En tant qu'écologistes, nous sommes plus que d'autres attentifs aux conditions matérielles de reproduction, et c'est au nom d'une impossibilité de reproduction aux conditions présentes que les écologistes plaident pour le dépassement du salariat. Reconnaître, à la suite du mouvement ouvrier, jusqu'à très récemment, que l'abolition du salariat doit être au coeur de notre projet écologiste n'est pas trahir notre attention d'écologiste à toutes les autres dimensions de la vie mais, au contraire envisager une solution globale à l'ensemble des nuisances locales par la sortie du productivisme. Ce n'est pas non plus une voie utopique, mais c'est au contraire notre actualité. La sauvegarde d'un salariat élitiste et d'une croissance forte sont plus utopiques qu'un revenu garanti qui est un meilleur moyen de retrouver un découplage partiel mais indispensable du travail et du revenu, découplage de moins en moins assuré par le salariat désormais.

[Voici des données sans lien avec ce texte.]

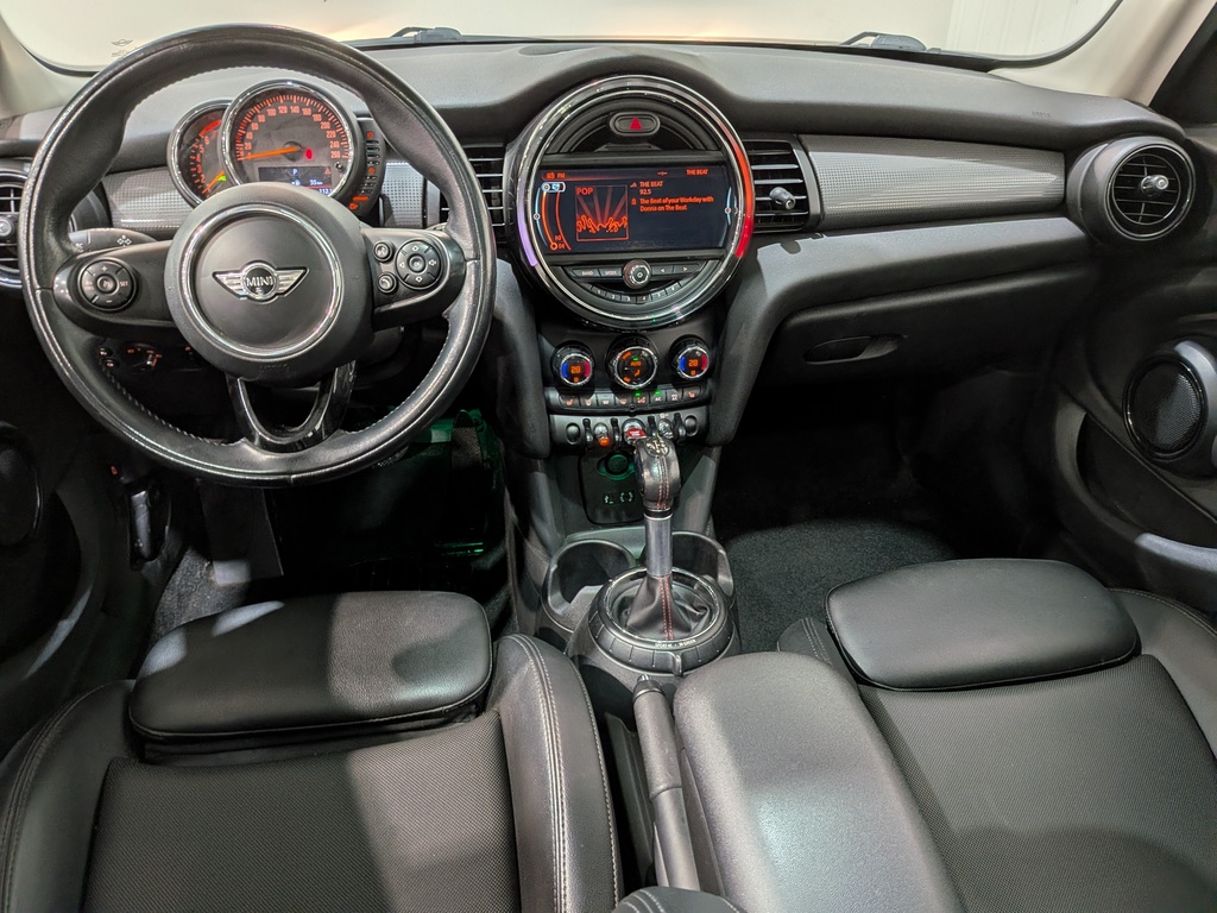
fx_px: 844
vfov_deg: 56.8
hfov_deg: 71.6
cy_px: 456
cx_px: 608
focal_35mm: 24
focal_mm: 4.53
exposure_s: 1/80
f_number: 1.7
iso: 26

La cause efficiente est le salarié dépourvu de revenu. La cause formelle est le Droit abstrait, droit de l'équivalence qui est aussi négation de la société. La cause matérielle est le productivisme du salariat, supérieure à l'esclavage, sa capacité d'expansion plus encore que de reproduction (subordination et lutte des classes - inégalité du produit et du salaire - sont hors droit). La cause finale reste sans doute la valorisation sociale mais sous la forme de la valeur monétaire, du montant du salaire. Ce sont des limites matérielles qui annoncent le dépassement du salariat, ainsi que le changement de base productive de la "force de travail" à la "résolution de problèmes", nécessitant une évolution du Droit vers un droit concret à l'existence ainsi qu'une subjectivité autonome et la valorisation sociale de la communication comme gratuité et don.